The anti-tax Club for Growth endorsed Barnette on Wednesday and has begun airing TV ads on her behalf. That follows the anti-abortion Susan B. Anthony List's decision on Tuesday to back Barnette over Oz.
The endorsement by Susan B. Anthony List is timely, with abortion in the headlines, and its backing of Barnette highlighted the story she has told of being the outcome of a rape when her mother was 11.
"Kathy is a courageous advocate for life who exposes the human cost of abortion," Marjorie Dannenfelser, the president of Susan B. Anthony List, said in a statement.
It's unclear whether the endorsements and advertising will be enough to carry Barnette to the top of the field in Pennsylvania's May 17 primary.
The Club for Growth, for instance, unleashed millions of dollars in advertising against Trump-backed JD Vance in Ohio's GOP Senate primary earlier this month only for the "Hillbilly Elegy" author to go on and win the race by an eight-point margin.
But the growing focus on Barnette suggests anxiety among some conservative and pro-Trump circles that Oz doesn't sufficiently reflect their views on abortion, guns or the culture wars the GOP is waging against Democrats.
An Oz loss next week would mark another setback for Trump after his preferred candidate for governor was defeated in Nebraska's Republican primary on Tuesday.
Trump remains the most popular figure among Republican voters and his endorsement helped pull Vance to victory in the final weeks of the Ohio campaign. Both Trump-backed congressional candidates also won in West Virginia's primary.
A Fox News poll released Monday, however, suggested a tight race in Pennsylvania's Senate election.

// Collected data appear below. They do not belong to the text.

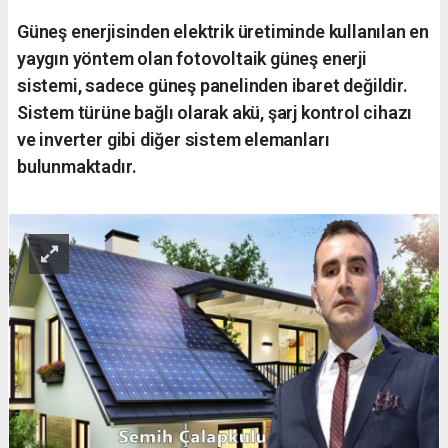
Güneş enerjisinden elektrik üretiminde kullanılan en
yaygın yöntem olan fotovoltaik güneş enerji
sistemi, sadece güneş panelinden ibaret değildir.
Sistem türüne bağlı olarak akü, şarj kontrol cihazı
ve inverter gibi diğer sistem elemanları
bulunmaktadır.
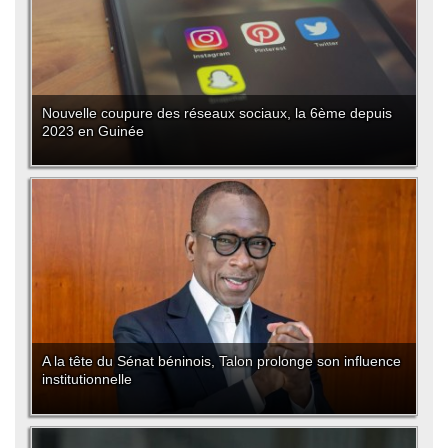
Nouvelle coupure des réseaux sociaux, la 6ème depuis
2023 en Guinée
A la tête du Sénat béninois, Talon prolonge son influence
institutionnelle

The poll found 22% of GOP primary voters supported Oz with former hedge fund CEO David McCormick and Barnette bunched together at 20% and 19%. About one-fifth of voters, or 18%, said they were undecided.
If elected, the 50-year-old would be the first Black woman Pennsylvanians sent to the U.S. Senate.

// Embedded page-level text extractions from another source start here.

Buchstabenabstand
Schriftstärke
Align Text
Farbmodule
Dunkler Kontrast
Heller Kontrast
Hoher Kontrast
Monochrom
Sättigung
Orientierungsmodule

She came into the race with little name recognition or money, but gained support among some right-wing groups by campaigning with allies of Trump's baseless conspiracy theories that Democrats stole the 2020 election in Pennsylvania.

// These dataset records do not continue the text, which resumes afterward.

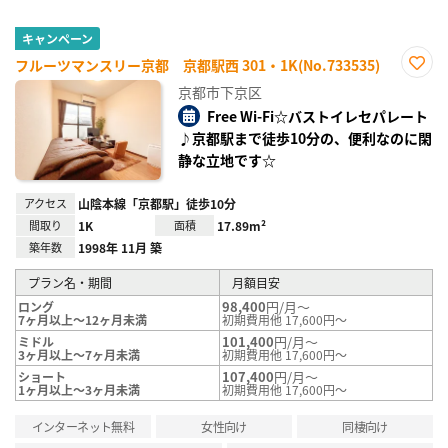
キャンペーン
フルーツマンスリー京都 京都駅西 301・1K(No.733535)
お気
京都市下京区
に入
り登
Free Wi-Fi☆バストイレセパレート
録
♪京都駅まで徒歩10分の、便利なのに閑
静な立地です☆
アクセス
山陰本線「京都駅」徒歩10分
間取り
1K
面積
17.89m²
築年数
1998年 11月 築
プラン名・期間
月額目安
98,400
円/月～
ロング
7ヶ月以上～12ヶ月未満
初期費用他 17,600円～
101,400
円/月～
ミドル
3ヶ月以上～7ヶ月未満
初期費用他 17,600円～
107,400
円/月～
ショート
1ヶ月以上～3ヶ月未満
初期費用他 17,600円～
インターネット無料
女性向け
同棲向け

In recent years, she has become a speaker for anti-abortion causes, penned a memoir about being Black and conservative, ran unsuccessfully for a congressional seat in a Democratic-leaning district in suburban Philadelphia and gained a platform as a guest on conservative news shows.
Until recently, Pennsylvania's Senate race has been primarily an expensive duel between Oz and McCormick. Both candidates and the super PACs that support them have reported spending more than $50 million and have blanketed Pennsylvania's airwaves with TV ads.
McCormick, who has substantial establishment connections going back to his service in former President George W. Bush's administration, has received backing from various Trump administration figures and will close the campaign with Texas Sen. Ted Cruz stumping across Pennsylvania for him.
But McCormick suffered a damaging blow when Trump attacked him at a Friday rally for Oz, calling McCormick the "candidate of special interests and globalists and the Washington establishment."
Trump did not mention Barnette. McCormick and Oz have largely stayed quiet in public about Barnette, who has raised and spent a fraction of their money.
But Barnette has criticized both as carpetbaggers and " globalists," slammed Oz as a liberal and taken aim at what she called the GOP's habit of electing "the richest person."
She also has dismissed Trump's endorsement of Oz, saying Trump's Make America Great slogan, or MAGA, "does not belong to President Trump. MAGA, although he coined the word, MAGA actually belongs to the people."
The other major race in Pennsylvania, for its open governor's office, is also volatile for Republicans, with party leaders and movement conservatives fearing that a far-right candidate will win it.
That candidate, Doug Mastriano, and Barnette often campaign together, along with key figures in Trump's circle who have spread denialism about the 2020 election, including Trump's former national security adviser, Michael Flynn, and lawyer Jenna Ellis.